Haneke repara en el demente, en el psicópata, en el monstruo, y aquí lo criogeniza en las el inmenso lago congelado de la alienación audiovisual, del resquebrajamiento trágico de la línea divisoria entre la realidad y la representación. La disolución de la conciencia más básica, en la homologación vacía de un extenso abismo en el que cabe todo, hasta la vida misma de los demás. La actuación de Arno Frisch, y muy seguramente la dirección actoral del mismo Haneke, resultan el pilar fundamental que sostiene una película intensa en la contención, en la mirada perdida, en el embotamiento, en los ojos vidriosos, en mente abrumada, en la obnubilación. El tremendo sobrecogimiento del terror al enfrentarse a unos hechos horrorosos. En esas largas pausas en las que hace falta detenerse a tomar conciencia de estar aceptando convertirse en un criminal, como si tomar esa conciencia de alguna forma librara a los implicados de la locura y lavara así en la sociedad su imagen. Como si se tratara solo de limpiar una mancha descomunal en el tapete. Haneke prevé con agudeza el vencimiento de las ideologías en supeditación al mercado, a la multiplicación de las imágenes que recalan en la mirada desprovista de sorpresas de millones de nuevas generaciones sin anclaje de proceso humano alguno, con una deshumanización congénita.

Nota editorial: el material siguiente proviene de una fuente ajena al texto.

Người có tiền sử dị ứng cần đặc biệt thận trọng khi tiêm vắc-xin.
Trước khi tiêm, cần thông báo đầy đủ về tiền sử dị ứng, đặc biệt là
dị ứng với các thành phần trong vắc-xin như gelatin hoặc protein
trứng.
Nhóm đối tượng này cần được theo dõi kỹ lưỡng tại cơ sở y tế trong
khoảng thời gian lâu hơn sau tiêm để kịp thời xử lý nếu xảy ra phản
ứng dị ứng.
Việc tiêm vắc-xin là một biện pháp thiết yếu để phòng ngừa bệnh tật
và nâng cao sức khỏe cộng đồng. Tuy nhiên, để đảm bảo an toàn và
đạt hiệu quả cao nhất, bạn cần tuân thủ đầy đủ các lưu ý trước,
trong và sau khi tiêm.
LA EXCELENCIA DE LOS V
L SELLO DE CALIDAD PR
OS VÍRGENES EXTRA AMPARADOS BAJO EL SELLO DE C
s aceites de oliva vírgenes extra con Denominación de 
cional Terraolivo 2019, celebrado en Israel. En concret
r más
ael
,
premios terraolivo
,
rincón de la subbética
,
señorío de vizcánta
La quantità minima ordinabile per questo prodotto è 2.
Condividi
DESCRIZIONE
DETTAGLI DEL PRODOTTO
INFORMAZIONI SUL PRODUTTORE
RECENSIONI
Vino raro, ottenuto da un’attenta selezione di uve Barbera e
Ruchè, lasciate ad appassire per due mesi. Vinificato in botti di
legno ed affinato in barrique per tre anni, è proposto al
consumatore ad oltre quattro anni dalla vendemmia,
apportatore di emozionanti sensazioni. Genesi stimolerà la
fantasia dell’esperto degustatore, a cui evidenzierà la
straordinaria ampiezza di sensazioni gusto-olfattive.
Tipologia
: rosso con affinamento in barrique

En este enfoque de ‘El video de Benny’ tan específico en la degradación de lo masivo en donde se ahogan los matices y la consideración por la humanidad del otro, el componente mediático es una novedad que asombra por su resonancia en el presente. El retrato extendido del psicópata es incluso tradicional en el cine. De aquel sociópata que da zarpazos desde su encierro muchas veces causado en la marginación. Pero la observación específica en la capacidad del audiovisual como vehículo de insensibilidad es de una precisión histórica que pareciera anunciar el advenimiento de toda una fase depresiva en un mundo pensado como un inmenso individuo que está colonizado mentalmente por un modelo arbitrario en la misma medida de cualquier totalitarismo.